Morgan v. State

611 S.E.2d 740 | Ga. Ct. App. | 2005

Miller, Judge.

Steven Morgan was charged with four counts of child cruelty. The jury found him guilty on the first count and the trial court sentenced him to ten years with five years to serve. Following the denial of his motion for new trial, Morgan appeals, challenging the sufficiency of the evidence to sustain his conviction. We discern no error and affirm.

On appeal from a criminal conviction, “we view the evidence in a light most favorable to the jury’s verdict and determine whether any rational trier of fact could have found the essential elements of the crime beyond a reasonable doubt. Conflicts in the testimony of the witnesses are a matter of credibility for the jury to resolve.” (Punctuation and footnote omitted.) Ferguson v. State, 267 Ga. App. 374 (599 SE2d 335) (2004).

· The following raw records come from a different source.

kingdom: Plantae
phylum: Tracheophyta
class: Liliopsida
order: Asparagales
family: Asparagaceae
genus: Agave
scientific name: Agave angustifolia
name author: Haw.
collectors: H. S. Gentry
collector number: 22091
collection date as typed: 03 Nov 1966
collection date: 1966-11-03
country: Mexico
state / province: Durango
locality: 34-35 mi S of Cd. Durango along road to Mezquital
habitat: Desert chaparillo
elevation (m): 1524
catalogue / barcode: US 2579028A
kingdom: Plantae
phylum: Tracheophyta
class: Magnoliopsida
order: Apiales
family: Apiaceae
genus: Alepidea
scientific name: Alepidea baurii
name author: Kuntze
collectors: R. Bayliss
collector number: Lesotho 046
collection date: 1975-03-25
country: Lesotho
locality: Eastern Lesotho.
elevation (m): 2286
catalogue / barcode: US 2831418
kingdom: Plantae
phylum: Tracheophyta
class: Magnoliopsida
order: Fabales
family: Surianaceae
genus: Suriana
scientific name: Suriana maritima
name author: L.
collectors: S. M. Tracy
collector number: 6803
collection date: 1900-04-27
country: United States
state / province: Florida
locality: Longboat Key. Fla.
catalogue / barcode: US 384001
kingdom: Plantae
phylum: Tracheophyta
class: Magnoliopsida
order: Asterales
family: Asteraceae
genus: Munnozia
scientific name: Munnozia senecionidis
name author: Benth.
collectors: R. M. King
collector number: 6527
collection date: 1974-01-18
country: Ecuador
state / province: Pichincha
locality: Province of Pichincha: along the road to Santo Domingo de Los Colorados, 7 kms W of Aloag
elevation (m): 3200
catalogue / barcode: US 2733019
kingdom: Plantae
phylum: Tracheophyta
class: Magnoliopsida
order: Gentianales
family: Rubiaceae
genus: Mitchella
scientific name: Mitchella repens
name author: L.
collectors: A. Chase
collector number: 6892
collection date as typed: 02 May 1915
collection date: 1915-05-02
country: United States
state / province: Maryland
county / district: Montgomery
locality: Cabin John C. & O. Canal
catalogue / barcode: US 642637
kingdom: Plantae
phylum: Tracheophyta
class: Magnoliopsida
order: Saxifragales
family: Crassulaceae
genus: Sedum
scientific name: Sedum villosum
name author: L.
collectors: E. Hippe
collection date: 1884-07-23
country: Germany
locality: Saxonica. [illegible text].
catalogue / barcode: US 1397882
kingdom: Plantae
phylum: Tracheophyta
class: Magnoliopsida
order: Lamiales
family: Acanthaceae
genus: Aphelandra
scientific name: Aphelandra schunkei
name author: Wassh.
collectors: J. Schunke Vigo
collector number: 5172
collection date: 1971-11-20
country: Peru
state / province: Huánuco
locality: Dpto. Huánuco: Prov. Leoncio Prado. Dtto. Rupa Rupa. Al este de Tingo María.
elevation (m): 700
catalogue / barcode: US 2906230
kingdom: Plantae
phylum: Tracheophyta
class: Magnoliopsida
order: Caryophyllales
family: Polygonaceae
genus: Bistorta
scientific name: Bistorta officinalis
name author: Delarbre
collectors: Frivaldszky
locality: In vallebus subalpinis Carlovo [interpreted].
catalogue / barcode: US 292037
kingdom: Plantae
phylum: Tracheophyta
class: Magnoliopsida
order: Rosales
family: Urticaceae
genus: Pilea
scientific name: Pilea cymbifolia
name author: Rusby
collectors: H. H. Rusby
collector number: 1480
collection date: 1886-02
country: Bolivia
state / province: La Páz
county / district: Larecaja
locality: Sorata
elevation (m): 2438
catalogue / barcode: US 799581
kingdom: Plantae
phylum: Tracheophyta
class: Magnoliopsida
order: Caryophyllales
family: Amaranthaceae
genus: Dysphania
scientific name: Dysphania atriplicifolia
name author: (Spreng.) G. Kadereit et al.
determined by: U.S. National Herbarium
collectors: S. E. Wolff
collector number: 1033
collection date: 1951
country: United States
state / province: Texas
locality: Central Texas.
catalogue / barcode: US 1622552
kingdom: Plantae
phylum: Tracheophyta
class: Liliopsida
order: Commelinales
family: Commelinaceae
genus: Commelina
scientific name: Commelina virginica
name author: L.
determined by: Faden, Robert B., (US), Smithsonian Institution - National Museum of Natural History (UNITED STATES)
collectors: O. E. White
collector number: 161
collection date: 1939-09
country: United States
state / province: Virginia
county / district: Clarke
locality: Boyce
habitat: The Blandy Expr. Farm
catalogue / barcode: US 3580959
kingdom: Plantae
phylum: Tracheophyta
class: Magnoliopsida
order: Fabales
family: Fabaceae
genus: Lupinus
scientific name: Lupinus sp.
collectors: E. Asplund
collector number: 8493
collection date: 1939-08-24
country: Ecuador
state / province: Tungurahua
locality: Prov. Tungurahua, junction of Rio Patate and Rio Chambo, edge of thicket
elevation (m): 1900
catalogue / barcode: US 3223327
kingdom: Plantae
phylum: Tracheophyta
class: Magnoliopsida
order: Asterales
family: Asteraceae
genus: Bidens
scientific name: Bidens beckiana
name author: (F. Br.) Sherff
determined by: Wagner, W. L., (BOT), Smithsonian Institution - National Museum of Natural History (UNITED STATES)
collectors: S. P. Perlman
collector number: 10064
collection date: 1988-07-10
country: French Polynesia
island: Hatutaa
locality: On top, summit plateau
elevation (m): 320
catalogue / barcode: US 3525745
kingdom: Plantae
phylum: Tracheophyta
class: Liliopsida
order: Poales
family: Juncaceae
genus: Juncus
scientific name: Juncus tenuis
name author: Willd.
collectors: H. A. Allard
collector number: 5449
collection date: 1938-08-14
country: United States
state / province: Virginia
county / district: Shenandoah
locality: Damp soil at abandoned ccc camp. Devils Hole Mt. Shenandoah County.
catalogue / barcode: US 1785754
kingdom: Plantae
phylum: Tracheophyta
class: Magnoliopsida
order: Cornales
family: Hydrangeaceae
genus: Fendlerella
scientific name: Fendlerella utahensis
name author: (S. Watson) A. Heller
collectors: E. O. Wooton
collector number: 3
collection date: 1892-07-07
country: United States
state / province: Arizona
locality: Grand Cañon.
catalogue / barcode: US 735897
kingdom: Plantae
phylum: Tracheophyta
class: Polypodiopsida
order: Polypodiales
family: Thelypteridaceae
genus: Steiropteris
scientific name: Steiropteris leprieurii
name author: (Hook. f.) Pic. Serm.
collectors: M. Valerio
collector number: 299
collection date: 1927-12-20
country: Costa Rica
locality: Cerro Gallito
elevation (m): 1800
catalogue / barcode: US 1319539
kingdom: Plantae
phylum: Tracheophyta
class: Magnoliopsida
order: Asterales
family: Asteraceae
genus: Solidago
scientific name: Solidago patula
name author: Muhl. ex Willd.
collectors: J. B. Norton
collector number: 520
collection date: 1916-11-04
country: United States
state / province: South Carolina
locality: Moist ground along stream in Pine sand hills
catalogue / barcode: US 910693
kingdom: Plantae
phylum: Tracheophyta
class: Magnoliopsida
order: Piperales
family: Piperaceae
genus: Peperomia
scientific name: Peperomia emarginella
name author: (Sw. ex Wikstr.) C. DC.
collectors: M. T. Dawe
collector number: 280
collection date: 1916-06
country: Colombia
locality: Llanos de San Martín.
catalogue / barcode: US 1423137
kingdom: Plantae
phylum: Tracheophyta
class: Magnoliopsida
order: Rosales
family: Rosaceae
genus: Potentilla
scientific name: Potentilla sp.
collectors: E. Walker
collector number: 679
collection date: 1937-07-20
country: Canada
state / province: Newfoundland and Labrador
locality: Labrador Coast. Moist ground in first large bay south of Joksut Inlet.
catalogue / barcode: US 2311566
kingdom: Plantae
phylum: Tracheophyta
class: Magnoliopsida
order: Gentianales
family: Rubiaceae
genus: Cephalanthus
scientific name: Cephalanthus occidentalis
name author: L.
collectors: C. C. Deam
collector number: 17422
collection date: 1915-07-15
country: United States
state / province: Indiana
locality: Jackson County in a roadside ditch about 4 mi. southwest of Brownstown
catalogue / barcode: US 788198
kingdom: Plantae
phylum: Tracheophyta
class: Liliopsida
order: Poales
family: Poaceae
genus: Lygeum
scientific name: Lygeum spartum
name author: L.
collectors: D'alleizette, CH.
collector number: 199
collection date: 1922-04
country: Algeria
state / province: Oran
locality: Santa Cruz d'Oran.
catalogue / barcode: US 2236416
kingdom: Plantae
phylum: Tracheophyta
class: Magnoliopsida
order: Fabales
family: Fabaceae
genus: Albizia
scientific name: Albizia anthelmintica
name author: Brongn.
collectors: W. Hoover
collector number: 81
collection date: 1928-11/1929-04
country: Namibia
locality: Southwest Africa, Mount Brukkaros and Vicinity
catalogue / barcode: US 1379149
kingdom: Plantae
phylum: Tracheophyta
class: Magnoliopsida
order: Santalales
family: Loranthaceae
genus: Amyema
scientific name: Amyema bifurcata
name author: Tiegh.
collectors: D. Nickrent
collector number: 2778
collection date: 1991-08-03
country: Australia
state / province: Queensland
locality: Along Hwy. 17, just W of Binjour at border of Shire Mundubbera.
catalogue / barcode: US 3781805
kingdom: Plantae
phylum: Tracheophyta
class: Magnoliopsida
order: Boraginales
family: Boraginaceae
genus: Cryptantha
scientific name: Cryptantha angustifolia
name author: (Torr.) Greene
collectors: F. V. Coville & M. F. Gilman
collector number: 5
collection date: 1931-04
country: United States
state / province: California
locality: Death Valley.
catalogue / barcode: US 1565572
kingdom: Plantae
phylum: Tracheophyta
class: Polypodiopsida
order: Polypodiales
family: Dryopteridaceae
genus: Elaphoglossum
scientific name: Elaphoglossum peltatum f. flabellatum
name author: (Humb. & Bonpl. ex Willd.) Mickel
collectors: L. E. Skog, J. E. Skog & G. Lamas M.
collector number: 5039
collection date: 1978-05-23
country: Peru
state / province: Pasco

So viewed, the evidence showed that on the evening of August 8, 2000, a detective and two Department of Family and Children Services (DFACS) employees arrived at an apartment where they observed the five-year-old victim holding a bag of ice over his eye. They took the victim into a bedroom, where they asked him about his injury. The detective observed that the child’s face was swollen, and that he had two black eyes and some skin missing from his cheek. The detective also observed new as well as old injuries to the victim’s back and left ear. One of the DFACS employees observed both old and new marks on the victim’s stomach and chest and new strap marks on his legs. When asked about these injuries, the victim explained that his “mommy and [Morgan] had done it because he had pee’d in his pants.” He further explained that the two took turns hitting him with a belt, *69and that they “beat [him] all over.”1 Officers subsequently located both the belt and the underwear described by the victim.

Decided March 8, 2005. Robert H. Alexander III, for appellant. Patrick H. Head, District Attorney, Robert B. Lovett, Amanda E. Persons, Amy H. McChesney, Assistant District Attorneys, for appellee.

The victim was taken to a hospital, where the emergency room physician noted that the five-year-old had “multiple bruises and evidence of trauma from head to toe.” He further testified that the victim had a large black eye, swelling in the upper cheek area, multiple abrasions to both cheeks and the bridge of his nose, and multiple contusions to his chest, thorax, legs, and arms. He explained that the force exerted on the victim’s face and ear must have been “severe.” He also described the victim’s bruises as “fresh,” and inflicted within the last 48 hours. The victim told the emergency room physician that his “mommy and daddy . . . [had] whipped [him] on [his] butt... [and] chok[ed] [him] with their hands.” The victim told the detective that his back hurt, and complained to the emergency room physician that his eye and buttocks hurt.

The indictment alleged that Morgan “did unlawfully [and] maliciously cause [the victim], a child under the age of 18, cruel and excessive physical and mental pain by striking him about the head, face and body with a belt.” Under OCGA § 16-5-70 (b), a person “commits the offense of cruelty to children in the first degree when such person maliciously causes a child under the age of 18 cruel or excessive physical or mental pain.” The evidence was sufficient to sustain Morgan’s conviction for cruelty to children in the first degree. See Thompson v. State, 262 Ga. App. 17, 18-19 (1) (585 SE2d 125) (2003); Ratledge v. State, 253 Ga. App. 5, 6-7 (1) (557 SE2d 458) (2001).

Judgment affirmed.

Blackburn, P. J., and Bernes, J., concur.

The evidence showed that Morgan and his wife (the victim’s cousin) agreed to allow the victim to live with them temporarily.